De un tiempo a esta parte vivimos en un permanente programa de fiestas. No me refiero a eventos formativos, musicales, académicos, exposiciones, etc. Esas actividades que, junto a los valores puramente lúdicos, divertidos o estéticos, también pueden promover el aprendizaje y el conocimiento; las que implican un proceso mental y emocional y no sólo de sensaciones; las que permiten el acercamiento a ideas o posturas que contribuyen a la mejora y el progreso de la sociedad, las que movilizan a la gente en la defensa y el compromiso con causas nobles; en definitiva, las que promueven eso que llamamos cultura. No, me refiero a otras.

Prácticamente sin darnos un respiro, cuando, por fin, se apagan las luces de navidad y dejan de oírse los villancicos en bucle, se encienden las del carnaval y hay que darse prisa porque la Semana Santa demanda los espacios públicos. En algunos lugares, como Sevilla, cuando apenas se quitan el capirote, tienen que apresurarse y embutirse en el traje de faralaes para irse a la feria y, sin perder tiempo, salir corriendo en traje corto, cruzar el Quema y llegar al Rocío. Un itinerario exigente pero no importa porque, en buena medida, ya saben, es por la fe.
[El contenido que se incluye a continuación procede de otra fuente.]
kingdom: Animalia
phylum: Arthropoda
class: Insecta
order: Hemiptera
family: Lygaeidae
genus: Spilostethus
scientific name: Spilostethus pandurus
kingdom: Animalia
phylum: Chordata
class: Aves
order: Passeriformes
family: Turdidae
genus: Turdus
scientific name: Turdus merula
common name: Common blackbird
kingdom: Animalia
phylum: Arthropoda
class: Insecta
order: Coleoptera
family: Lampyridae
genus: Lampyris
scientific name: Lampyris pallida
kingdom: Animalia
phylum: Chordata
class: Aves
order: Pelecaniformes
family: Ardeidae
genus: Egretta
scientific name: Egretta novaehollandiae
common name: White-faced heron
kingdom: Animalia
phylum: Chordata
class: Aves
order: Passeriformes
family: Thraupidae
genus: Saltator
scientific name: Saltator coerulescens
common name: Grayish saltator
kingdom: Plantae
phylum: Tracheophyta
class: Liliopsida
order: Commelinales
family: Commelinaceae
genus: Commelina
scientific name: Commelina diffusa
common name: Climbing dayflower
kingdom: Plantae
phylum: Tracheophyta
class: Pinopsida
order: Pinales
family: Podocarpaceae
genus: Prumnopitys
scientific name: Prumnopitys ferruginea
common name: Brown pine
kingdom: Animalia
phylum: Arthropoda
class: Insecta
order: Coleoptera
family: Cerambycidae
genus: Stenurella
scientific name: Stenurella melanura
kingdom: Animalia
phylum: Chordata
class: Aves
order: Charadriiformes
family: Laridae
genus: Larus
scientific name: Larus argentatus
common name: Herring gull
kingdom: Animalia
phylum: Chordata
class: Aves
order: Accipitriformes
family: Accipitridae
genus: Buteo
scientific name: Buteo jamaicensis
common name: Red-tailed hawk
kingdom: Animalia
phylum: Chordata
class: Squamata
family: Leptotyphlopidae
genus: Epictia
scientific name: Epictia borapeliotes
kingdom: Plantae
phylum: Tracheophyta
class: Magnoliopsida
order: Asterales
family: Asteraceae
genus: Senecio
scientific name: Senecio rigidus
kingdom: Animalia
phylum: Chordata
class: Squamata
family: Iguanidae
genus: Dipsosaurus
Los días de las comidas típicas –sean tagarninas o erizos– romerías, procesiones magnas, días de la patrona o el patrón, cruces, corpus cristis, cármenes, aniversarios, ferias, verbenas… empiezan a llenar las agendas. Además, todos estos acontecimientos, se adornan con actividades complementarias, según las fechas: audiovisuales proyectados sobre los edificios, belenes vivientes, pastorás, mercadillos, atracciones para la infancia, fuegos artificiales, carpas, bailes, desfiles, cabalgatas, animaciones, pachangas, los inevitables toros corriendo despavoridos por las calles, las novedosas “fun area”…y muchos pregones ¡Uf! Imposible enunciarlas todas. Las ciudades se han vuelto un escenario donde siempre hay una representación.

Los festejos no tienen límites y la globalización ha extendido Halloween, el October Fest y hasta las Fallas por lugares donde todo esto es ajeno. Las clases dirigentes locales –amén de la omnipresente Iglesia– saben que es beneficioso para sus intereses, creando esa ilusoria imagen de la felicidad a través del espectáculo, cuanto más grande mejor, cuanto más multitudinario, más rentable. La gente, literalmente, embobada.

¡Cuánto nos ha enseñado Roma! Hoy, aquel “circenses”, marca el destino de buena parte de los presupuestos municipales de cualquier población y “las tradiciones” han sucumbido al éxito de público. Me dirán que es la edad, pero ¿alguien se apunta a hacernos un “probe Migué” e irnos “mu felí a la montaña”?